- _The data_

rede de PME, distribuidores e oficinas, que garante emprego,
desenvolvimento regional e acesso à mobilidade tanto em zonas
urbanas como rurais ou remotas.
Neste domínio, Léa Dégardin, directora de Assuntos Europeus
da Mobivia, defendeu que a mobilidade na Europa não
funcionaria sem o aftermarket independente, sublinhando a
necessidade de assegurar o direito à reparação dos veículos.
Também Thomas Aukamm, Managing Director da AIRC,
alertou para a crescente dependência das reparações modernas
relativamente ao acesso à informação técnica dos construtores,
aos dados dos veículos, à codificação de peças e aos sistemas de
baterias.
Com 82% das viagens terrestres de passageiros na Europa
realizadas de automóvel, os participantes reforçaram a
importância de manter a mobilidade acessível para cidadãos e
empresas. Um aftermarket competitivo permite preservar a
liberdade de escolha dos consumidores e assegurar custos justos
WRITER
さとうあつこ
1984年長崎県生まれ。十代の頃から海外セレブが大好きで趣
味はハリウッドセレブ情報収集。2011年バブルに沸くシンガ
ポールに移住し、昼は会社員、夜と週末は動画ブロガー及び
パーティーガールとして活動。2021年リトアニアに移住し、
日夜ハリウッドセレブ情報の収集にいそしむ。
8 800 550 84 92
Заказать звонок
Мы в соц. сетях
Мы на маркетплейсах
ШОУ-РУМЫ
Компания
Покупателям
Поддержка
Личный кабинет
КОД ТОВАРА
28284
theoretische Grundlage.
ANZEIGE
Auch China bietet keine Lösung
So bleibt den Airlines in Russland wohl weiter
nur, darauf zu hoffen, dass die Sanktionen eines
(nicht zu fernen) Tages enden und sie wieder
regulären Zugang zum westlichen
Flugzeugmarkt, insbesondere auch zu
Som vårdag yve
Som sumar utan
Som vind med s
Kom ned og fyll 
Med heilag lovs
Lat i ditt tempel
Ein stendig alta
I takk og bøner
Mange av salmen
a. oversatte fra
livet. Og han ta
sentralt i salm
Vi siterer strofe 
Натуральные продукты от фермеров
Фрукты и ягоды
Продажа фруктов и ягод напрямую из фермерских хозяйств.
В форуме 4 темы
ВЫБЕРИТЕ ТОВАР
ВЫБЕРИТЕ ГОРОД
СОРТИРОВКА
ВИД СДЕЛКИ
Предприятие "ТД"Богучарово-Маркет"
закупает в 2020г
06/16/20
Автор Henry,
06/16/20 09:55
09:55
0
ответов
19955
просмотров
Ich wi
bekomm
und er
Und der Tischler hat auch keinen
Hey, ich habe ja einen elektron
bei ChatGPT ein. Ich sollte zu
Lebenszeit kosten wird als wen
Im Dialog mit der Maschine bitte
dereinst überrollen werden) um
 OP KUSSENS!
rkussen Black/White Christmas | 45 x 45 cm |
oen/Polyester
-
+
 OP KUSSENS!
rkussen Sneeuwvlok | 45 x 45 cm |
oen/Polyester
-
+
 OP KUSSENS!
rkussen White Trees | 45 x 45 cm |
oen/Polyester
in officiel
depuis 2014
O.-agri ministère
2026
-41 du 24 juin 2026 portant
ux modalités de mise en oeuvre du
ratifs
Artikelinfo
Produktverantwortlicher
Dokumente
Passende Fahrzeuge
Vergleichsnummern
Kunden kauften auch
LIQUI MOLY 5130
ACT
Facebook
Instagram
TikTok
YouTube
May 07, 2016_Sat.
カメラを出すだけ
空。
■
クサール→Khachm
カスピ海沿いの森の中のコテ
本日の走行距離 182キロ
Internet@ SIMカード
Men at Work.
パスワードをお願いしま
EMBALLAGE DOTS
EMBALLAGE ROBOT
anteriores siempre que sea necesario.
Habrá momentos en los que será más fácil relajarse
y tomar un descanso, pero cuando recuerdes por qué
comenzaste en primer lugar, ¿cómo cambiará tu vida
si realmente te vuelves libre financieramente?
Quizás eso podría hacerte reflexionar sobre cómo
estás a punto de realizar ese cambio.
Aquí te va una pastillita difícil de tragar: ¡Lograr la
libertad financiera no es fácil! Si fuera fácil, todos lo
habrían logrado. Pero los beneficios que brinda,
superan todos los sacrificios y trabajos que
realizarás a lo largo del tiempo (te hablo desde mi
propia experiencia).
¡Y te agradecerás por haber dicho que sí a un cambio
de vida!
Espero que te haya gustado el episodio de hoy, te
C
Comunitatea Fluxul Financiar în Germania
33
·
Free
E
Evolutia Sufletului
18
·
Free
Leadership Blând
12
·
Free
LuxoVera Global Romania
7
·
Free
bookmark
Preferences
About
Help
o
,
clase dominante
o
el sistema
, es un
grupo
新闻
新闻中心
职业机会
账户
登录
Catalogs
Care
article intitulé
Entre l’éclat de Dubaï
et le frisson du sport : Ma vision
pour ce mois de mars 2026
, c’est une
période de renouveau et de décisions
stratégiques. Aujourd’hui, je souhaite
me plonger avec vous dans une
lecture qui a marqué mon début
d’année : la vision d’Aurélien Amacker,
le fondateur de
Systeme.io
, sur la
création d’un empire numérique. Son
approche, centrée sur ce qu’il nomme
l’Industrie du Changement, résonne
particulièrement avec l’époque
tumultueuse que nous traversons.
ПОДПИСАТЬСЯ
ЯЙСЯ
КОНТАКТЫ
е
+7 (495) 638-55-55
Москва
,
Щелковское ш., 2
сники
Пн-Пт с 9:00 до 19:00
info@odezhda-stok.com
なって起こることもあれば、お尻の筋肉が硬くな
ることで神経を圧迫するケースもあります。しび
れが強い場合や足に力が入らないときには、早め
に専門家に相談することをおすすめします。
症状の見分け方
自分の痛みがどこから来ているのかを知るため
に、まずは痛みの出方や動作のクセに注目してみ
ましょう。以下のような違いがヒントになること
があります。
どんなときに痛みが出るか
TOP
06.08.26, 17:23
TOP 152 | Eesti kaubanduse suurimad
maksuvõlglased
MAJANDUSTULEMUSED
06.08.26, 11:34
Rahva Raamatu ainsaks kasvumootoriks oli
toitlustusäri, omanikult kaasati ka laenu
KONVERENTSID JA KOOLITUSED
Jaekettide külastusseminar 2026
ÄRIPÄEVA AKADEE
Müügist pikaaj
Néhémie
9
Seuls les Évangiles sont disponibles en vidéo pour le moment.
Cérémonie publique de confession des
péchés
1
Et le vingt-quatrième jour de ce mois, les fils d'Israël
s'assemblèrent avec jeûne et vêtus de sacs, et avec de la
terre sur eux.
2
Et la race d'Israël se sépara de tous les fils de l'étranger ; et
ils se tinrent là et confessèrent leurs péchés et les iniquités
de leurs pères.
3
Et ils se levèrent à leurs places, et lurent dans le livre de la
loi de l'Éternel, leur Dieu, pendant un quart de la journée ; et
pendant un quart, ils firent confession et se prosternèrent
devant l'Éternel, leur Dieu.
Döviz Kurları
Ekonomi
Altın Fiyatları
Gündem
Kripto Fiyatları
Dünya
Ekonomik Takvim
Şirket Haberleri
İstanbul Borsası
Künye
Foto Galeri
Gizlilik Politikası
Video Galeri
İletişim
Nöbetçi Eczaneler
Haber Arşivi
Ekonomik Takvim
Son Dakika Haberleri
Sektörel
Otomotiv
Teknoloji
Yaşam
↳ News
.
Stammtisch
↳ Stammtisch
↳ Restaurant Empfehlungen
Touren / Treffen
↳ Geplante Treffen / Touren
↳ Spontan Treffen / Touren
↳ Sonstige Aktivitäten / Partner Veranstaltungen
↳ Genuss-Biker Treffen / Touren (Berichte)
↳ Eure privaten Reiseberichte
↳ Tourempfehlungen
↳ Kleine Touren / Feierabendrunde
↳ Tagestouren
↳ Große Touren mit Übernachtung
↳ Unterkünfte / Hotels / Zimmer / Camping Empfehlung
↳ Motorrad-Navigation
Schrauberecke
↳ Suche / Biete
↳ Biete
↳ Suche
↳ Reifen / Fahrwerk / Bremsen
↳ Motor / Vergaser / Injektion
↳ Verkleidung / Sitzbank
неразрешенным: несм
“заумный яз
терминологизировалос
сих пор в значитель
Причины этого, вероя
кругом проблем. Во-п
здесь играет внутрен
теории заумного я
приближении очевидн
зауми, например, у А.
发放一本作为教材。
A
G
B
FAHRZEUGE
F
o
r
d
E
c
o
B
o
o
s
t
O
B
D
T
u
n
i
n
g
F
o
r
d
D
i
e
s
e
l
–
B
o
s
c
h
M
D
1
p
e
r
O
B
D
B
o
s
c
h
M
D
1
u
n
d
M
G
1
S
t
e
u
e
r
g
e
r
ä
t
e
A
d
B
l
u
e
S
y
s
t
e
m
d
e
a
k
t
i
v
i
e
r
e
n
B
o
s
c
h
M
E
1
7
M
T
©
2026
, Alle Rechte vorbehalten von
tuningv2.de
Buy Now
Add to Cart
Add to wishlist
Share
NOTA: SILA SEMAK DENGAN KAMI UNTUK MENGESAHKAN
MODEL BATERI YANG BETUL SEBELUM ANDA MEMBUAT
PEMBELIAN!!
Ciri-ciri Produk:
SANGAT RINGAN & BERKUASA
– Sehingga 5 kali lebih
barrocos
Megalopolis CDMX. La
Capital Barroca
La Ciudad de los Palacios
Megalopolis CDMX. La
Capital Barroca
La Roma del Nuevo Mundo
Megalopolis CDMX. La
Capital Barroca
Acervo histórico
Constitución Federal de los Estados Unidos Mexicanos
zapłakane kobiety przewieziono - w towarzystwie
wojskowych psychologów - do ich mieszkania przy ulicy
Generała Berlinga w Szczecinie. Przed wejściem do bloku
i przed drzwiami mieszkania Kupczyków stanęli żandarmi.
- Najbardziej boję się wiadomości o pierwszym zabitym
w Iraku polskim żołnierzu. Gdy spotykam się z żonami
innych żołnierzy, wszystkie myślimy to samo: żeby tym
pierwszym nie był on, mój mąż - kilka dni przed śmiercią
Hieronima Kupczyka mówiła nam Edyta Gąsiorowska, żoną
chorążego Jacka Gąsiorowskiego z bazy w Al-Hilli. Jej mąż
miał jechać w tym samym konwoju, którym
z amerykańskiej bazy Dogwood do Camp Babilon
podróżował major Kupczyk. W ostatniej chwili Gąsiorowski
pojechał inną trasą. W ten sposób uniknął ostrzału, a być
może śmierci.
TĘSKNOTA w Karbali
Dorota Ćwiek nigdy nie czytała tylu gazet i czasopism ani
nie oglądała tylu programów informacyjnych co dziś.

- _What to produce_
What lines of the listing above hold "vida"? Copy all of them.

- _Output of the exercise_
comenzaste en primer lugar, ¿cómo cambiará tu vida
de vida!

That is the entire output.